I'm very happy with it too.
Test:
* Does it work in an airplane?
* Does it work in a submarine?
* Does it work in the mountains, when a thunderstorm is approach and you need to share the GPX?
Basically my Garmin Edge and iPhone can do this. Magic-Wormhole fails in all test cases.Implementation shall be able to negoiate a connection locally (e.g. Bluetooth) and upgrade to peer-to-peer WiFi if need (Garmin doesn’t need that part, GPX are usually smaller than 1024 KB).
It seems like a lot of extra work to reinvent the wheel and get the security wrong instead of extending a well established protocol with many other tools built on top of it.
I do not love that it is a heavy electron app that takes many seconds to launch on my mid-spec machine and burns 20% of an entire CPU core the entire time it is running.
Why can't we have a simple command line tool that works?
https://web.dev/articles/web-share
https://developer.chrome.com/docs/capabilities/web-apis/web-...
- for whatever reason, even the same sized directory takes much much longer than its corresponding archive version when using this tool
But I consider my usage of it to be on borrowed time cause there's no way they're gonna let everyone forever beam unlimited data through their servers forever. They're accumulating users before they make you pay, it's just a matter of time. But I'm enjoying it while I can.

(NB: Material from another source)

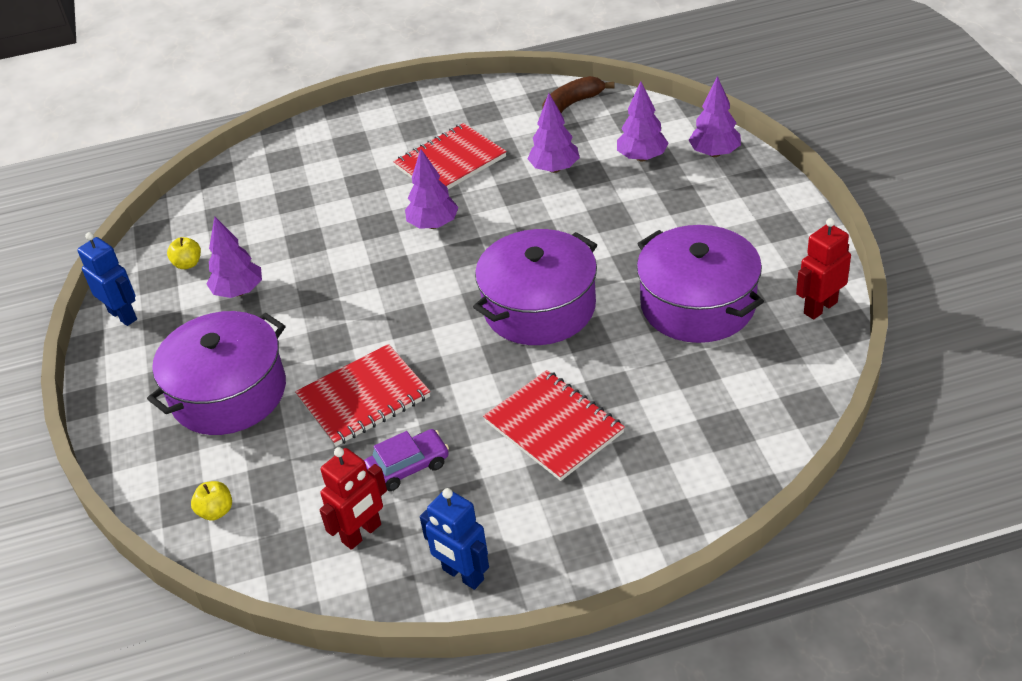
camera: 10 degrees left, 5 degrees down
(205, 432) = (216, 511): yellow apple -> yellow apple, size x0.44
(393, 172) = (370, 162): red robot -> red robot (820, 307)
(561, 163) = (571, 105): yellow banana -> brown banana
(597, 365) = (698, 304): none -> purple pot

Then you can transfer files to and from uncool people with Android or Linux phones/computers using localsend.
I've never found this difficult and often use hotspots when I'm overseas - it's cheaper to get internet for one phone and share it with the others for example.
(I'm all for alternatives to AirDrop. I'm all for AirDrop inter-operability. Nothing against those things.)
For LAN file sharing, you can do it with any browser. Implementations like: https://sendfiles.dev/ (though there are many others)
Here's my question, y'all. What is the deal with the magic Syncthing uses and why can't we use it for stuff like this? And well, for everything?
(I've been doing this stuff for years and I still can't wrap my head around this question)
maybe eventually something like quickshare & airdrop mold into an interoperable thing but i'm not holding my breath
Many have tried, I don't think anyone has succeeded.
Supposedly the EU interoperability mandate will make this possible going forward, though? (The tricky part is usually not getting your device to speak some protocol, but to get Apple devices to actually respond to your attempts.)
What's the main value prop over wormhole? That it works from the browser?
That you can set the recipient so it will auto-accept from the trusted senders.
And for me that in Android I can do Share to....localsend to do it faster than with wormhole.